| Comprueba tu comprensión |
1. Según el texto proporcionado sobre el Evangelio, ¿con la llegada de quién compara Jesucristo el encuentro con el Señor?
2. Resume en dos o tres oraciones el párrafo del texto proporcionado que comienza con «No deberíamos sentir miedo», conservando sus ideas principales.
3. Prosigue el texto proporcionado sobre el Evangelio a partir de su última oración.

El Evangelio que acabamos de proclamar puede iluminar desde la fe este momento que vivimos al despedir a un hermano nuestro, momento de dolor y a la vez cargado de esperanza. Y es que nos hemos reunido aquí con un motivo profundo: rezar por nuestro hermano, pedirle a Dios por él en éste, que es el momento clave de su existencia, pues creemos que ahora él tiene un encuentro con el Señor, el encuentro esperado desde el mismo momento en que comenzó a vivir. Y de un encuentro nos ha hablado el Evangelio. Por ello podemos sacar luz de él, para saber en qué consiste ese encuentro.

No deberíamos sentir miedo cuando nos llegue ese momento, ya que Jesucristo compara ese encuentro con la llegada de un esposo. Es el Amigo el que viene, se trata de esperar a alguien que nos quiere, no a un juez implacable. ¡Cómo lo expresa la parábola: “que llega el esposo, salid a recibirle”! ¿No es ésto lo que espera todo hombre cuando se acaba su caminar por este mundo? ¿No es el encuentro con nuestro Amigo Dios lo que más desea una pobre criatura? Eso es lo que quiere expresar la imagen de aquellas que tenían sus lámparas encendidas y con aceite suficiente para esperar: es la esperanza alegre de quien se va a encontrar con el Dios que le dio un día la vida.

| Datos almacenados |
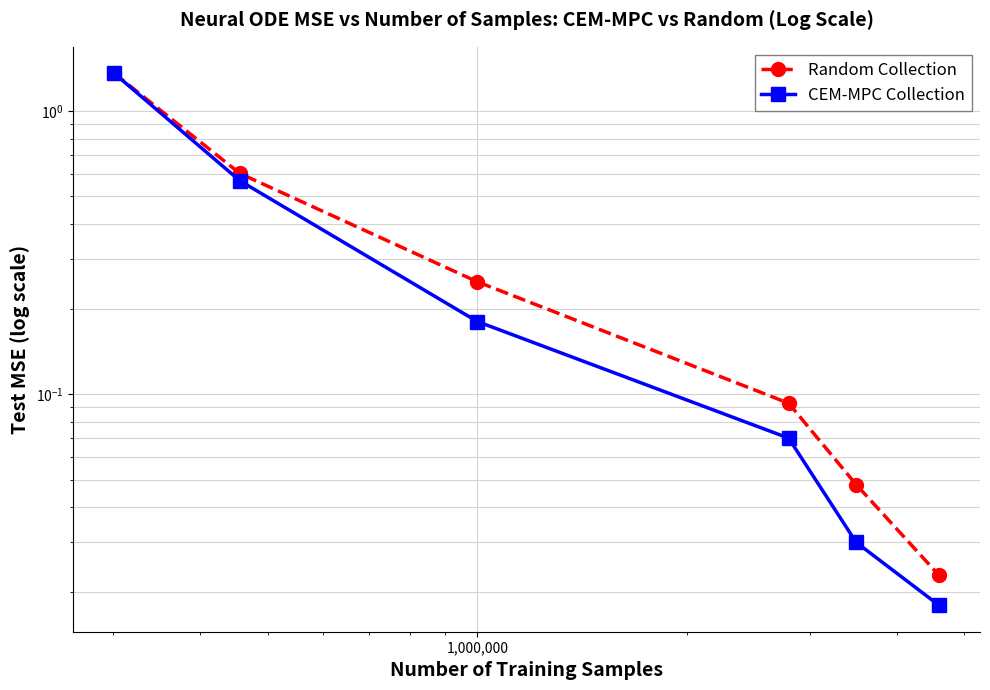

The value of CEM-MPC Collection at 10,000 is 1.9. True or false?

False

| Soluciones del ejercicio |
1. Con la llegada de un esposo.

2. No hay que temer el momento de la muerte, pues Jesucristo compara ese encuentro con la llegada de un esposo: quien viene es el Amigo que nos quiere, no un juez implacable. La imagen de las que esperaban con sus lámparas encendidas y aceite suficiente expresa la esperanza alegre de encontrarse con el Dios que dio la vida.

3.
Pero el Evangelio recuerda dramáticamente también que hay quien no espera, no espera nada ni a nadie, sólo espera fatalmente su desaparición total. El que no espera es como las doncellas que se han dormido, en un sueño que no quiere despertar porque ha perdido toda ilusión sobre la vida y sobre uno mismo. “Os lo aseguro: no os conozco”, dice el esposo a aquellas torpes mujeres. ¡Tremendo! Es lo peor que nos puede suceder: que no miremos al Señor como Amigo, como el Buen Dios que te espera para devolverte la Vida sin fin, que no esperemos nada de Él que todo lo puede dar. “No os conozco” quiere decir que somos nosotros lo que no lo queremos conocer a Él, y esa, hermanos, sería nuestra perdición.

“Velad, pues no sabéis el día ni la hora”. Así termina este Evangelio, con una llamada de atención. Nuevamente no para que sintamos pánico ante lo que nos pueda suceder, sino como una llamada a avivar nuestra esperanza, una llamada a esperar a Alguien, y a esperarlo como la única buena noticia que el corazón puede soñar.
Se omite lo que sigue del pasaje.